The p-Bessel function is defined as: $$J_p(x) = \sum_{m=0}^\infty \frac{(-1)^m}{m!\Gamma(m+p+1)}\left(\frac{x}{2}\right)^{2m+p}$$ With $p = 0$

and the Laplace Transform of a function as: $$\mathcal{L}[f(t)](s) = \int_0^\infty f(t) e^{-st}dt$$

SOLUTION ATTEMPT

It is easy to prove that: $$\mathcal{L}\left[J_0(t)\right](s)= \frac{1}{\sqrt{s^2 + 1}}$$ Thus we need to find a way to make $e^{\sqrt {s^2+1}}$ appear in the numerator.

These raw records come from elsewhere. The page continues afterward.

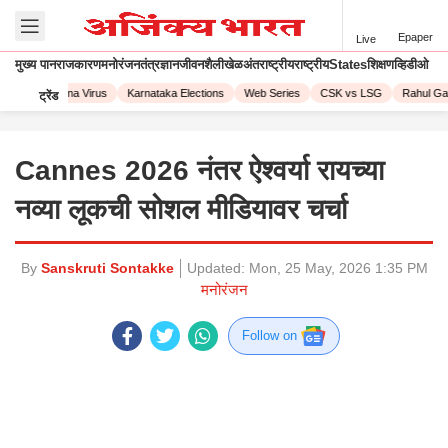
Epaper
Live
मुख्य पान
राजकारण
मनोरंजन
तंत्रज्ञान
जीवनशैली
खेळ
अंतराष्ट्रीय
राष्ट्रीय
States
शिक्षण
व्हिडीओ
023
Corona Virus
Karnataka Elections
Web Series
CSK vs LSG
Rahul Gand
ट्रेंड
Cannes 2026 नंतर ऐश्वर्या रायच्या
नव्या लूकची सोशल मीडियावर चर्चा
By
Sanskruti Sontakke
Updated:
Mon, 25 May, 2026 1:35 PM
मनोरंजन
Follow on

For $p=0$ and $ x = \sqrt {t^2+2t} $ the Bessel function is: $$J_0(\sqrt {t^2+2t} ) = \sum_{m=0}^\infty \frac{(-1)^m}{m! \Gamma(m+1)}\left(\frac{\sqrt {t^2+2t} }{2}\right)^{2m} = \sum_{m=0}^\infty \frac{(-1)^m}{m! \Gamma(m+1)}\left(\frac{t^2+2t}{4}\right)^{m} $$ and then I'm stuck. I am hoping that $e^{\sqrt {s^2+1}}$ will appear somehow through the Gamma function, but I have no idea how to proceed.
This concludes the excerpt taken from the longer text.